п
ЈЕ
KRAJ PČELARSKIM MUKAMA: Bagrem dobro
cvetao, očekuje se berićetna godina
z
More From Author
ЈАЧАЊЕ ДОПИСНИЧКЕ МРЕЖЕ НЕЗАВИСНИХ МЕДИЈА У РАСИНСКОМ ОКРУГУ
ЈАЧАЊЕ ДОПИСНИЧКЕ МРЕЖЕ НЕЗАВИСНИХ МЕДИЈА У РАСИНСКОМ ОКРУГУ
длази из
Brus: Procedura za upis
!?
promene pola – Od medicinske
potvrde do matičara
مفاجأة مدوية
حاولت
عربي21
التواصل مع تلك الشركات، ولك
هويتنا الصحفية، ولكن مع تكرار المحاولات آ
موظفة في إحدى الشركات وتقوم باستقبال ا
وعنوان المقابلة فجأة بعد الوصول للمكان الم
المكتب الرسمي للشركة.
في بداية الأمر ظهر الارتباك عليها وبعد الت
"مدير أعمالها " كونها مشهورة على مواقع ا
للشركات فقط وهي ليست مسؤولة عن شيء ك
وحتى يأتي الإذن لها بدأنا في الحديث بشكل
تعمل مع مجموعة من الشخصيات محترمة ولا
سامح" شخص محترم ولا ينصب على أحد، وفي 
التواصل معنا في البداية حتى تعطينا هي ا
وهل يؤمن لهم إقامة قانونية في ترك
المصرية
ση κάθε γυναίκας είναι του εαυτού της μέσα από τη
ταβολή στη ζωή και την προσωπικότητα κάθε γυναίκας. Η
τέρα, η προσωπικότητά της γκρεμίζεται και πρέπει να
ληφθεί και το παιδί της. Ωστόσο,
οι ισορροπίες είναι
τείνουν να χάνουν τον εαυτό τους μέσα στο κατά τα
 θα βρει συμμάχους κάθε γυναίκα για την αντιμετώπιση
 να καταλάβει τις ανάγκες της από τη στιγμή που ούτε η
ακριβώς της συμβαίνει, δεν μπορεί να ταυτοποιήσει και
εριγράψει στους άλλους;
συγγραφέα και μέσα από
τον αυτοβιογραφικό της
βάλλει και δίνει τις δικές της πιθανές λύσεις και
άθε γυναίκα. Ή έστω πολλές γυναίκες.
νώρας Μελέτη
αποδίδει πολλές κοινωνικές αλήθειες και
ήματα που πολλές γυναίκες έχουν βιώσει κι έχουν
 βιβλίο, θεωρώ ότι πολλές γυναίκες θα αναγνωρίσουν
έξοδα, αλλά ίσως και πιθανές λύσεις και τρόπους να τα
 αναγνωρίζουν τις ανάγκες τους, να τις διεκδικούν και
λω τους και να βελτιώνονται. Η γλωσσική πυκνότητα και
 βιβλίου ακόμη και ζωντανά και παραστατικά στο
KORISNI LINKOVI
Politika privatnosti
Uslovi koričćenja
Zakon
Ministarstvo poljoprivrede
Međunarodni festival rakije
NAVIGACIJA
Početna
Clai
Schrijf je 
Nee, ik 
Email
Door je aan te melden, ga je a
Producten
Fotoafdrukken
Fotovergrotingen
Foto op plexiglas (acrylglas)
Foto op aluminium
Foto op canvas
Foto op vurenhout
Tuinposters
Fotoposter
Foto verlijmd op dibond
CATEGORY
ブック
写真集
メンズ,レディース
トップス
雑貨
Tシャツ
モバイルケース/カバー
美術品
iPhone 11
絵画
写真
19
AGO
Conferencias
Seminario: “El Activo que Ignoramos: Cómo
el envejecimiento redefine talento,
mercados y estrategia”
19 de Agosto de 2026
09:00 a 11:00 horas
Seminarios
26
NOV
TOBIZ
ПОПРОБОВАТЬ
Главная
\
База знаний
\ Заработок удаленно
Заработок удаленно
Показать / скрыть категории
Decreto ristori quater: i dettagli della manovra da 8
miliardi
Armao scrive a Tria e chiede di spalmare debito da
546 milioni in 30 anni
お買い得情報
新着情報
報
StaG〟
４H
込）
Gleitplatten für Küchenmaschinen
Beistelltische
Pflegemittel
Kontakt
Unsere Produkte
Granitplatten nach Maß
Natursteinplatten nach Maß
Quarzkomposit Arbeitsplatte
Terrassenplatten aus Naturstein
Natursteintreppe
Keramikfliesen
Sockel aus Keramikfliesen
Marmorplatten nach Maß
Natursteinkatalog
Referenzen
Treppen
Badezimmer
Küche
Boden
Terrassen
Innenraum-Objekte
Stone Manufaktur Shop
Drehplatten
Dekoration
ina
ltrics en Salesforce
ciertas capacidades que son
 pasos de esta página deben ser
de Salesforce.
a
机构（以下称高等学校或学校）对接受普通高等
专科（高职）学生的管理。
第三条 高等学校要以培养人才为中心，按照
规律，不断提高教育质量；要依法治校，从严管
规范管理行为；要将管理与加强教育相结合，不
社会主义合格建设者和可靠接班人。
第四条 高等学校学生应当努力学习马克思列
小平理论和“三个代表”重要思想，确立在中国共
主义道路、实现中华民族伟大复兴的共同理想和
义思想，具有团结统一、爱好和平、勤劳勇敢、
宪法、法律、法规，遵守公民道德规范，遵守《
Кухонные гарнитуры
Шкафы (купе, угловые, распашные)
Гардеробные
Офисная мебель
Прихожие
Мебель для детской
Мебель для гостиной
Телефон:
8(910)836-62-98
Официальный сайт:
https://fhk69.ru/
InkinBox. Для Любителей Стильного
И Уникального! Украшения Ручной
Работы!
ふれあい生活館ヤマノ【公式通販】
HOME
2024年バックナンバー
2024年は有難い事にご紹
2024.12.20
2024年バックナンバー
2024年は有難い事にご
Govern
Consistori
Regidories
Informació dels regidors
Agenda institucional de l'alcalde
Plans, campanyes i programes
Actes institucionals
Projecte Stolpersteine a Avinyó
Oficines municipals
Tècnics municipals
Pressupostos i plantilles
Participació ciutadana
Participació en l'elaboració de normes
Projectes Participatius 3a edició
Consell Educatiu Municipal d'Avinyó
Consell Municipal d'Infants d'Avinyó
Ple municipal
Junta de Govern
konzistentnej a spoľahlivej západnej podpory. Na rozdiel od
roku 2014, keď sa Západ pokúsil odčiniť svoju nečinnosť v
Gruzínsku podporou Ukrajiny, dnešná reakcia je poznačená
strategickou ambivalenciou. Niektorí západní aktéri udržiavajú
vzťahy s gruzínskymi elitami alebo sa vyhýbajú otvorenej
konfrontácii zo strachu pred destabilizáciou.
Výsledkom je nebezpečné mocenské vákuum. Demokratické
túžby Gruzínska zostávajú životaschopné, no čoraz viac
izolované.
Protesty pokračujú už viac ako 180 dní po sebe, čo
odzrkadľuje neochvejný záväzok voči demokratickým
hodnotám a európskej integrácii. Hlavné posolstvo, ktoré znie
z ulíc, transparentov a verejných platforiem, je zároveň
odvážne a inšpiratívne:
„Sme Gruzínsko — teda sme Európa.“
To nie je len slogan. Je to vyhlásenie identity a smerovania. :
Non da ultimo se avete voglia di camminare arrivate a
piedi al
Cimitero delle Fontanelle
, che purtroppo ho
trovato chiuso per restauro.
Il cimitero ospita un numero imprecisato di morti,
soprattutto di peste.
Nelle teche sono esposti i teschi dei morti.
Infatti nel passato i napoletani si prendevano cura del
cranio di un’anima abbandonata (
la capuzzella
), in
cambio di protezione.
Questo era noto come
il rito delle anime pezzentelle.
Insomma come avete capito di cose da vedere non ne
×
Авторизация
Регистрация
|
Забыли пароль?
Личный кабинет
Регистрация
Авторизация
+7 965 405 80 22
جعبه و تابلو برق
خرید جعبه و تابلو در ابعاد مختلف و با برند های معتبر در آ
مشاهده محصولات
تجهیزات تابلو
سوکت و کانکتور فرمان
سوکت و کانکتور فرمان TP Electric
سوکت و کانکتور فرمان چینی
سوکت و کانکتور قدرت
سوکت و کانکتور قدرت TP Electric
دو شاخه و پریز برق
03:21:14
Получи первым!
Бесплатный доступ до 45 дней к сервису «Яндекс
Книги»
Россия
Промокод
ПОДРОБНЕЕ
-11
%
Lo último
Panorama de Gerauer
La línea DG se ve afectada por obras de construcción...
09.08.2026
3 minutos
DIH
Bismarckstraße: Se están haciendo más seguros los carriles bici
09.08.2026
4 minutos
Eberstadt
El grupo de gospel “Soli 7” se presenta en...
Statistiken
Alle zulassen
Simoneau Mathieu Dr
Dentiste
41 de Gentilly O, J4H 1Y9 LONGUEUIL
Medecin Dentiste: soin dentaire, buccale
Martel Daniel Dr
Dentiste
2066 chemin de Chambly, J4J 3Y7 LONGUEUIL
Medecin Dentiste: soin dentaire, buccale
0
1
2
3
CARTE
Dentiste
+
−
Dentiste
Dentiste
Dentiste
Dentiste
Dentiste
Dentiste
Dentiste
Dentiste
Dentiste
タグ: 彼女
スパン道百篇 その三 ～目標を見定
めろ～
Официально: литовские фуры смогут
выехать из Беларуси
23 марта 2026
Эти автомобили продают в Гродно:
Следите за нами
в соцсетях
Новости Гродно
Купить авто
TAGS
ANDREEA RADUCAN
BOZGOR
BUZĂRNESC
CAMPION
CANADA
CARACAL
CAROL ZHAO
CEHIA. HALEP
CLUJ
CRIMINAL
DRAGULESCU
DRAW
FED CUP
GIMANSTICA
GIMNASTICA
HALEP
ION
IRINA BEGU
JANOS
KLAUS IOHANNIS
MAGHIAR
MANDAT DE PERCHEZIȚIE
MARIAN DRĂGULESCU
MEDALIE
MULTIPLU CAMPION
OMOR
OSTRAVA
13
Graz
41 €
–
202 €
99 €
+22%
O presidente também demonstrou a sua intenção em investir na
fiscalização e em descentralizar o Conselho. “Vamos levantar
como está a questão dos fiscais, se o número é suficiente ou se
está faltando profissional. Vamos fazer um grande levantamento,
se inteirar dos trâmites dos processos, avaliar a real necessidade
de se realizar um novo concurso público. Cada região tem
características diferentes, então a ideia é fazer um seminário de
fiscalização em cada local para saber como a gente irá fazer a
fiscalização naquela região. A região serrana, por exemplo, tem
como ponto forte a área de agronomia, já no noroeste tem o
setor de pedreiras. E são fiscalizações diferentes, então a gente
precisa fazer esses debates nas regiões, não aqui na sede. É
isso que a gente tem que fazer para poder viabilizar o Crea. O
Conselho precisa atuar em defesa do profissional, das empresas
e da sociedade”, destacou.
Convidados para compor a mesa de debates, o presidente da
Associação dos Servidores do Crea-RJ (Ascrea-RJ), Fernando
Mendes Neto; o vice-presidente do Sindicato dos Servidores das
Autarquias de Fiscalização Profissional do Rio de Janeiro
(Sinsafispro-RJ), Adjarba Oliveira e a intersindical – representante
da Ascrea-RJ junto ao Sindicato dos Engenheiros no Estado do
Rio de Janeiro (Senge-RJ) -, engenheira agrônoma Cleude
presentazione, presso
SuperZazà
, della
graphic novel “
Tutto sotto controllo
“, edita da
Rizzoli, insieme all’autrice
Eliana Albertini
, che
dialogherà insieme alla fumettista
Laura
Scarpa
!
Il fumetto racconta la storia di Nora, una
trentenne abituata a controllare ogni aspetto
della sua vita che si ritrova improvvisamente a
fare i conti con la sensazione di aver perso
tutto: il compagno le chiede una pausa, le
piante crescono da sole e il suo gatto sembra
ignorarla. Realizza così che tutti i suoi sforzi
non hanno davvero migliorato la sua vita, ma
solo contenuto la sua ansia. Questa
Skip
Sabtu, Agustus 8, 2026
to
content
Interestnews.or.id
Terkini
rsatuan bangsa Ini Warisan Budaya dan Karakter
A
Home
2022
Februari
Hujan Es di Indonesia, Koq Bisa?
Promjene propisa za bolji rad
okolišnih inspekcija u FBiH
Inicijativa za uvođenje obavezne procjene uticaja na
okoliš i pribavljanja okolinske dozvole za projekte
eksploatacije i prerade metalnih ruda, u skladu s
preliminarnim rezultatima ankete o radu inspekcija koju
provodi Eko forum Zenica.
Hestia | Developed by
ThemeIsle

= About this task =
What is needed is an exact repetition of the lines from the first line of the records through the line containing "التواصل معنا في البداية حتى تعطينا هي ا", both ends included, and nothing more.

= Solution for this exercise =
п
ЈЕ
KRAJ PČELARSKIM MUKAMA: Bagrem dobro
cvetao, očekuje se berićetna godina
z
More From Author
ЈАЧАЊЕ ДОПИСНИЧКЕ МРЕЖЕ НЕЗАВИСНИХ МЕДИЈА У РАСИНСКОМ ОКРУГУ
ЈАЧАЊЕ ДОПИСНИЧКЕ МРЕЖЕ НЕЗАВИСНИХ МЕДИЈА У РАСИНСКОМ ОКРУГУ
длази из
Brus: Procedura za upis
!?
promene pola – Od medicinske
potvrde do matičara
مفاجأة مدوية
حاولت
عربي21
التواصل مع تلك الشركات، ولك
هويتنا الصحفية، ولكن مع تكرار المحاولات آ
موظفة في إحدى الشركات وتقوم باستقبال ا
وعنوان المقابلة فجأة بعد الوصول للمكان الم
المكتب الرسمي للشركة.
في بداية الأمر ظهر الارتباك عليها وبعد الت
"مدير أعمالها " كونها مشهورة على مواقع ا
للشركات فقط وهي ليست مسؤولة عن شيء ك
وحتى يأتي الإذن لها بدأنا في الحديث بشكل
تعمل مع مجموعة من الشخصيات محترمة ولا
سامح" شخص محترم ولا ينصب على أحد، وفي 
التواصل معنا في البداية حتى تعطينا هي ا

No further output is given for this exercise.